As we turn into a New Year the news is replete with talk of recession, a return to soup lines, the mortgage crisis, interest rates and war. All of this is familiar territory to those who know their history. Even those who don’t can appreciate that as we move from an administration of fear into one of hope every attempt will be made to ensure history does not repeat itself. The problem however, is that recesssions and war pass but climate change is forever.
The frontpage headlines scream about the collapse of the economy, but where is the news about the collapse of the very environment which holds it all together? We are pushing atmospheric carbon levels at 380 parts per million, we need to be at 350. If we don’t get down to that level by 2015 we will have reached a point of no return. This means that decisions made today will have effect for hundreds of years to come.
Unlike the end of war from which rise new societies, unlike recesssion which births new markets, the climate has long lingering effects. The nature of climate change is such that the future cannot redeem the mistakes of history without living them for generations to come. Careening toward carbon levels at 400 ppm is akin to watching a slew of nuclear warheads chug around the earth at a decade per hour. The only difference is that when we look up we notice that somewhere in the future the fate of the earth is sealed. Unfortunately today, given the enormity of the problem people are not looking, to the contrary they are adding to the arsenal.
Maybe it’s the enormity of the problem that keeps us from putting climate change at the top of all political agendas. Afterall, to get emissions on a downward path in the next five years requires that over 200 nations must all agree to build a carbon neutral energy system.
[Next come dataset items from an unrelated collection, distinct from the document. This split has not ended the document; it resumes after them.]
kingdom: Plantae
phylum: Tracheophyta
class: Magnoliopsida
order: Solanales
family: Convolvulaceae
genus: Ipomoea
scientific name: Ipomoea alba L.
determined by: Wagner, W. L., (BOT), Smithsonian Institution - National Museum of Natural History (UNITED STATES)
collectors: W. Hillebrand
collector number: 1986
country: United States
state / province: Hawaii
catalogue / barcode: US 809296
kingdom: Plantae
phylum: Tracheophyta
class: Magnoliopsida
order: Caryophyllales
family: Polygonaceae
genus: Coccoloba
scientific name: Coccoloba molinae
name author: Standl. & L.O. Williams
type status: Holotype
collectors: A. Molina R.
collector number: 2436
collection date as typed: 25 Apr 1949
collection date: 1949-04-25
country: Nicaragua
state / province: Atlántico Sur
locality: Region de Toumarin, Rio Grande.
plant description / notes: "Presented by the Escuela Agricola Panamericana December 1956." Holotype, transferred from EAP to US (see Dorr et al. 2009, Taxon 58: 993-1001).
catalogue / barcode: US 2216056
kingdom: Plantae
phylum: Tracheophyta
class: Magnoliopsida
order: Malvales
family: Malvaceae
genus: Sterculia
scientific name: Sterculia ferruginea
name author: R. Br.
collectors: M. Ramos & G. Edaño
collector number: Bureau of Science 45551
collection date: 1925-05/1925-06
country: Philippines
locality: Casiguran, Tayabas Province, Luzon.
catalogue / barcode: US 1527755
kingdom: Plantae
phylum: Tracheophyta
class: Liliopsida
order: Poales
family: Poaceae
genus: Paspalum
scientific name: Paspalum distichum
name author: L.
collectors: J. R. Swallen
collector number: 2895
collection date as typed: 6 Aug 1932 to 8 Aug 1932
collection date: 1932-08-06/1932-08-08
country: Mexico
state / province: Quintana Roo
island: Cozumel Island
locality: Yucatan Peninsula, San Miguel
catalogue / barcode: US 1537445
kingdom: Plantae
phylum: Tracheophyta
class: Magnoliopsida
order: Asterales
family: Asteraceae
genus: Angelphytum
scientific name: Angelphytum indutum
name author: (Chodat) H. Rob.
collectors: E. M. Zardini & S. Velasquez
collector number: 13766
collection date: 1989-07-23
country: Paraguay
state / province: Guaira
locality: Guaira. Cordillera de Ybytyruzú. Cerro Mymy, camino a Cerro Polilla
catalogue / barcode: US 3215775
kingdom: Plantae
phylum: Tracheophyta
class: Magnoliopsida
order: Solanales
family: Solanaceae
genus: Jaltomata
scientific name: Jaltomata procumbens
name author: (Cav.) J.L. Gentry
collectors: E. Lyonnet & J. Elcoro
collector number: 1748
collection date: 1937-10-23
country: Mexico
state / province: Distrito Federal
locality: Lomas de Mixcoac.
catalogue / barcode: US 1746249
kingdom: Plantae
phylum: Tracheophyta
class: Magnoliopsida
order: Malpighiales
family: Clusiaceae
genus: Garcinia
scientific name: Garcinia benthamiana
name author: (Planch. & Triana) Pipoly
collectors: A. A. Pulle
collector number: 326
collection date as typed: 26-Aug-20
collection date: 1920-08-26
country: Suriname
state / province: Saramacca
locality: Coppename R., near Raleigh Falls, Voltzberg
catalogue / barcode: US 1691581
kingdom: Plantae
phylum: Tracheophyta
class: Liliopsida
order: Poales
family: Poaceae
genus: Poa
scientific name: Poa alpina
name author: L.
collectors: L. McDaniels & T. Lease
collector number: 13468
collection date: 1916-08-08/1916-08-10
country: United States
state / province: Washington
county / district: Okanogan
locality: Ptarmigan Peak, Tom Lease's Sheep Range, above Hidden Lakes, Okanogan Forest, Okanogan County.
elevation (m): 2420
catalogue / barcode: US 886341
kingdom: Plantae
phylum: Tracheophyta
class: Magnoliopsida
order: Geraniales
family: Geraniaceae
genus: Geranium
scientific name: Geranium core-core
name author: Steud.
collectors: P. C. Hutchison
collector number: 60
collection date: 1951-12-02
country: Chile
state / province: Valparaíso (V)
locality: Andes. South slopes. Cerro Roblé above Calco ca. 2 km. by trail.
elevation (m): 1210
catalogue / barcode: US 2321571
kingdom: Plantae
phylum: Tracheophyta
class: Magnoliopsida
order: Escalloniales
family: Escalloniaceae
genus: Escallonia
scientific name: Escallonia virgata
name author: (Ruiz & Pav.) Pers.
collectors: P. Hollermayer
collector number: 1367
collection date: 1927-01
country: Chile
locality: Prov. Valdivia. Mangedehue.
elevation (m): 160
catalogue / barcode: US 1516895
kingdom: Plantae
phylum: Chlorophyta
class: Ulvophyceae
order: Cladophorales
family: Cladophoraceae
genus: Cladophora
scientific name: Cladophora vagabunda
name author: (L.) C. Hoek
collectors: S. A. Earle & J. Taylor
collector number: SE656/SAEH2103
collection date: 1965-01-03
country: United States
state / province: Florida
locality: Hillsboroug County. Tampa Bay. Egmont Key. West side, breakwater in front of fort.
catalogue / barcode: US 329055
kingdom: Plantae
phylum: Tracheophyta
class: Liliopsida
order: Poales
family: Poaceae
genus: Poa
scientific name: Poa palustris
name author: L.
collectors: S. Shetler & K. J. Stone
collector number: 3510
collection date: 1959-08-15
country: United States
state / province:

Such political action needs to happen today, not tomorrow, not next week, but right now. This will require the greatest cooperative endeavour in history. Everybody, each and every one of us needs to be involved.
The problem of climate change will not be solved with a New Deal. It’s bigger than a negociated settlement on nuclear arms reduction, bigger than the effort to stop the Nazi take over of Europe in WWII, this problem is so big that it reduces the Cuban Missile Crisis to small fries, and makes the war on terrorism appear momentary.
We have the technology, we have the resources, now we need the political and cultural will to act. A greening of the economy is a baby step forward, but ultimately every human on this earth needs to take a giant leap into a new paradigm to ensure a future that is both breathable and fair for future generations.
The stakes are very high. There are no lessons from the past to which we can turn on this one, so take your partner’s hand hold your nose and jump. It’s the one and only chance to come together as a species and save what we’ve spent just a few hundred years to destroy.